(Assignment): Copy every line of the records below that holds the word "right".
[Records for processing Boundary: Start]
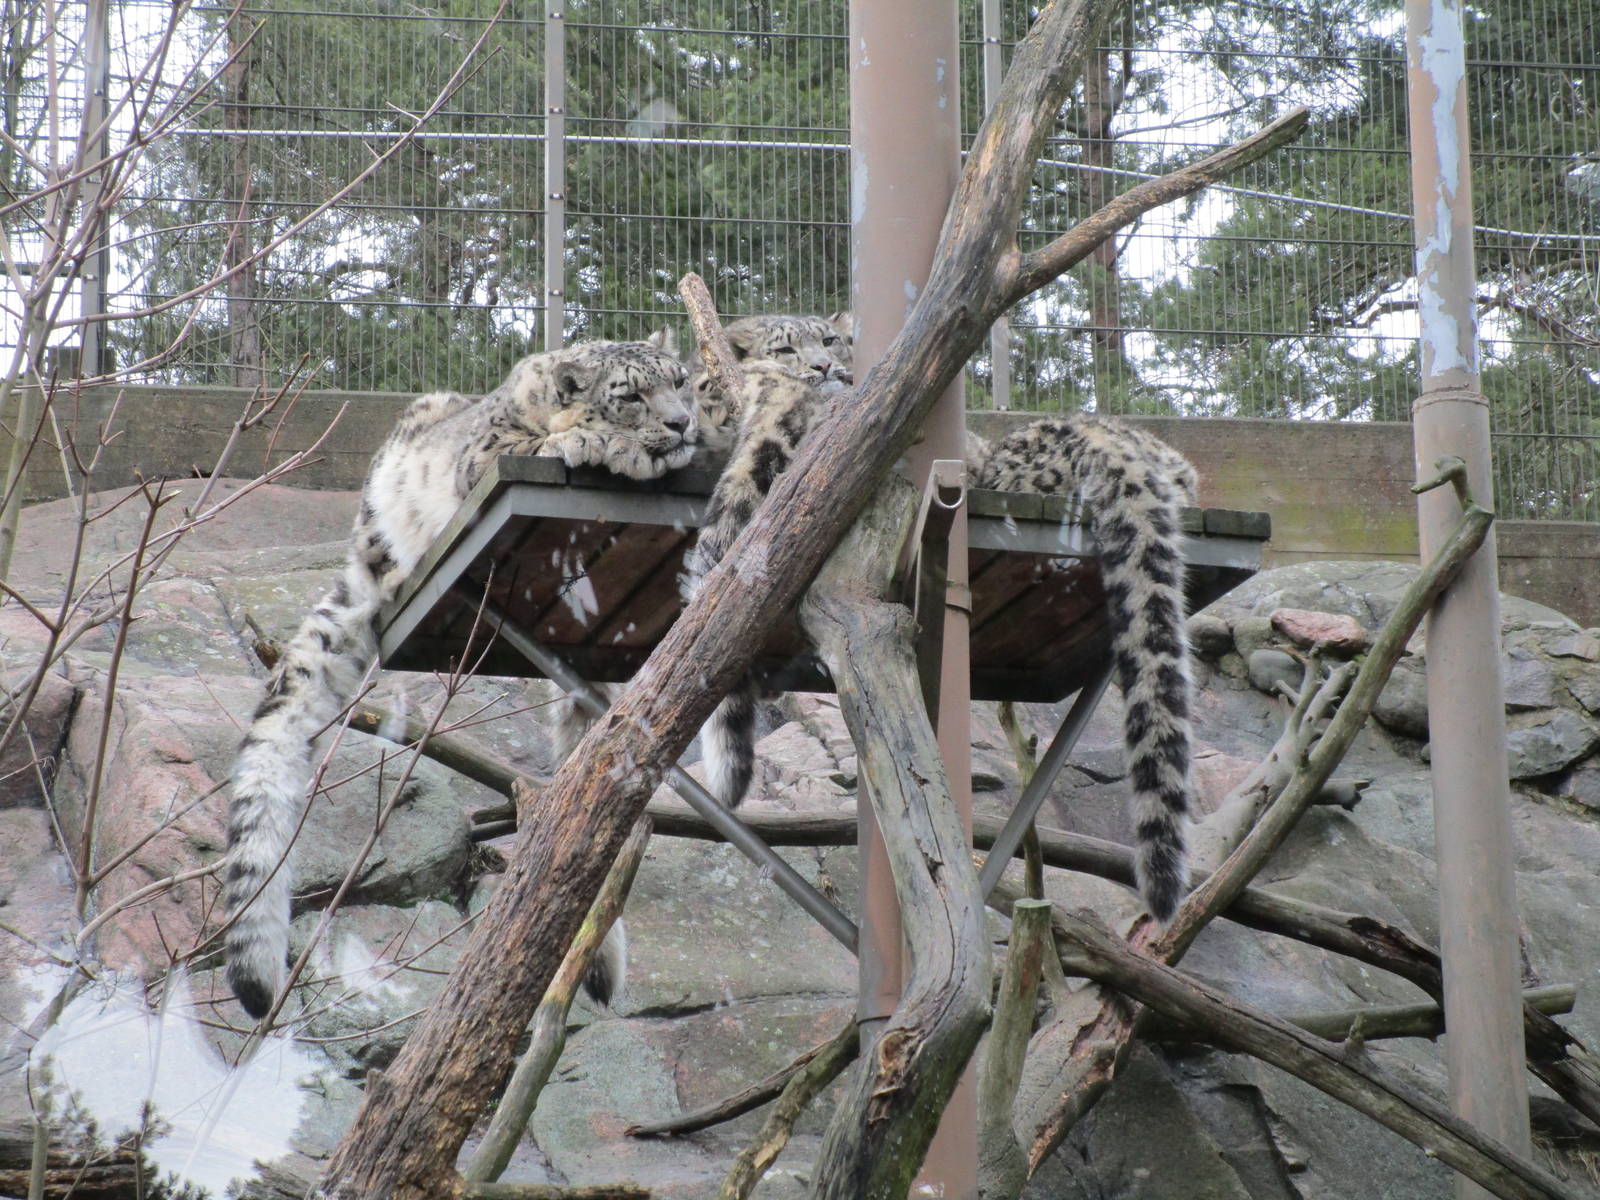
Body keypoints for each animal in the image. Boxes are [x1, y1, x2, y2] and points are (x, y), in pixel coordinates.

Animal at [223, 336, 695, 1019]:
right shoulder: (485, 456)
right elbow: (540, 441)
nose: (682, 423)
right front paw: (603, 441)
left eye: (681, 381)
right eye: (630, 394)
[Records for processing Boundary: End]
(Exercise output):
right shoulder: (485, 456)
right elbow: (540, 441)
right front paw: (603, 441)
right eye: (630, 394)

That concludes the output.